Based on the document category, information is extracted from the document, step 216. The information that may be extracted from the documents include for example, account numbers, due dates, check numbers, recipient names, etc. that are associated with the input documents. This information might be extracted by using text searching techniques, image identification techniques, or by identifying the format of a particular document. For example, a credit card bill tends to have the same format from month to month. By taking advantage of the layout of the document, the relevant information such as the account number, the purchases made, and the balance may be extracted based on their usual locations in the layout of the document. A template could be set up to reflect the credit card bill format. This template could be changed when the credit card company changes the format of the bill. Credit card companies could even make their bill formats accessible via the Internet so that the user can download it into the document system so that the relevant information may be extracted accurately.
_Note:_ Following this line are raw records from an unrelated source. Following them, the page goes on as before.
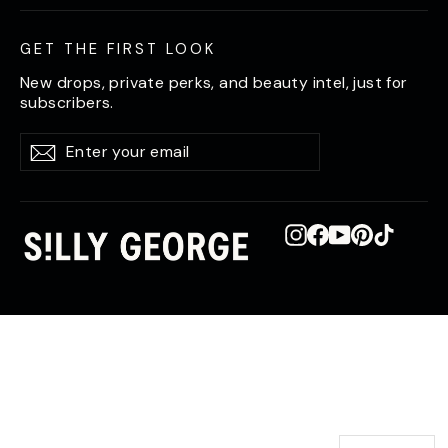
GET THE FIRST LOOK
New drops, private perks, and beauty intel, just for
subscribers.
Enter
Subscribe
Subscribe
your
email
Instagram
Facebook
YouTube
Pinterest
TikTok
The information extracted in step 216 might be used to link the document to other related documents, step 218. Optionally, documents may be backed up and retained, step 220, after which processing ends, step 222. Using the knowledge referred to above, an embodiment of the present invention also may be used to guide a user in setting up and carrying out a retention plan for home documents. Document retention is a valuable feature because it provides the user the ability to retrieve the retained document information if the original documents are lost, stolen or destroyed. The decision to retain and backup a document, step 220 is based on the document's category, age, and other information that a user might input into the system. Document retention rules reflect the fact that documents typically lose their usefulness after a long enough period of time. For example, it is not necessary to keep tax records after approximately seven years, so a user may wish to dispose of them or not back them up to off-site storage. Also a user may wish to override and change any default document retention rules to fulfill a particular need, such as a desire to keep some documents private by not backing them up to a remote system on the Internet. In order to retrieve documents that have been backed up, the user simply accesses the remote computer system 104 and downloads them onto the local computer system 102 through the network 106.
While the embodiments of the present invention described herein have focused on personal document management featuring specific examples of financial document handling and Internet backup capability, other types of documents and backup methods could be used without departing from the spirit and scope of the present invention. Thus, it should be appreciated that the above description is merely illustrative, and should not be read to limit the scope of the invention or the claims.